Archon Keymaster
ReviewAudited by ClawScan on May 10, 2026.
Overview
The skill appears coherent for Archon DID and cryptographic workflows, but it legitimately handles wallet secrets, identity authority, external network messaging, and an unpinned npx CLI.
This skill is not suspicious based on the provided artifacts, but install it only if you intend to let it manage an Archon DID wallet. Protect `~/.archon.env`, the wallet file, and the recovery mnemonic; verify the `@didcid/keymaster` package before use; and ask for explicit confirmation before any command that publishes, revokes, transfers, deletes, or changes group membership.
Findings (4)
Artifact-based informational review of SKILL.md, metadata, install specs, static scan signals, and capability signals. ClawScan does not execute the skill or run runtime probes.
If the wallet file, passphrase file, or displayed recovery mnemonic is exposed, someone could control or impersonate the user's Archon identity.
The skill explicitly requires and stores the wallet passphrase and accesses the encrypted wallet, which is expected for DID management but gives the scripts authority to sign, decrypt, issue, revoke, and act as the user's DID.
`ARCHON_PASSPHRASE` is stored in `~/.archon.env` ... `~/.archon.wallet.json` — encrypted wallet containing DID private keys
Use a dedicated wallet/persona where possible, keep `~/.archon.env` and the wallet private, never commit them, and avoid running identity-changing commands without explicit intent.

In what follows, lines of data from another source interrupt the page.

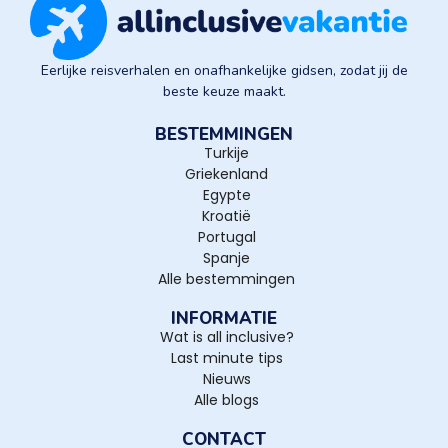
Eerlijke reisverhalen en onafhankelijke gidsen, zodat jij de
beste keuze maakt.
BESTEMMINGEN
Turkije
Griekenland
Egypte
Kroatië
Portugal
Spanje
Alle bestemmingen
INFORMATIE
Wat is all inclusive?
Last minute tips
Nieuws
Alle blogs
CONTACT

A changed or compromised npm package could affect wallet operations or access sensitive environment variables during script execution.
The scripts run the external `@didcid/keymaster` npm package through `npx` without a version pin in the provided artifacts; this is central to the skill, but the package will execute with wallet-related environment variables.
WALLET_OUTPUT=$(npx @didcid/keymaster create-wallet 2>&1)
Verify the upstream package and maintainer, consider pinning an audited version, and avoid running the scripts in environments with unrelated secrets.
An agent or user could publish, revoke, transfer, or otherwise mutate DID-related records if they run the wrong command or use the wrong target DID.
The skill exposes identity and registry mutation commands, including public credential publishing; this is purpose-aligned, but it can have lasting privacy or reputation effects.
This makes the credential publicly visible in your manifest ... npx @didcid/keymaster publish-credential "$CREDENTIAL_DID"
Require explicit user confirmation for publish, revoke, transfer, delete, and group-membership changes, and verify all DIDs and aliases before running them.
Encrypted content and associated metadata may leave the local machine and be stored or routed through Archon infrastructure or peer networks.
The skill sends DID messages or registry data through external Archon network components; this is disclosed and core to the purpose, but users still depend on correct recipient selection and the upstream encryption implementation.
Network: Data is encrypted before transmission to Archon gatekeeper/hyperswarm. Only intended recipients can decrypt.
Double-check recipient DIDs and aliases, avoid uploading sensitive files as plain assets unless you intend to share them, and use the encryption-specific commands for private data.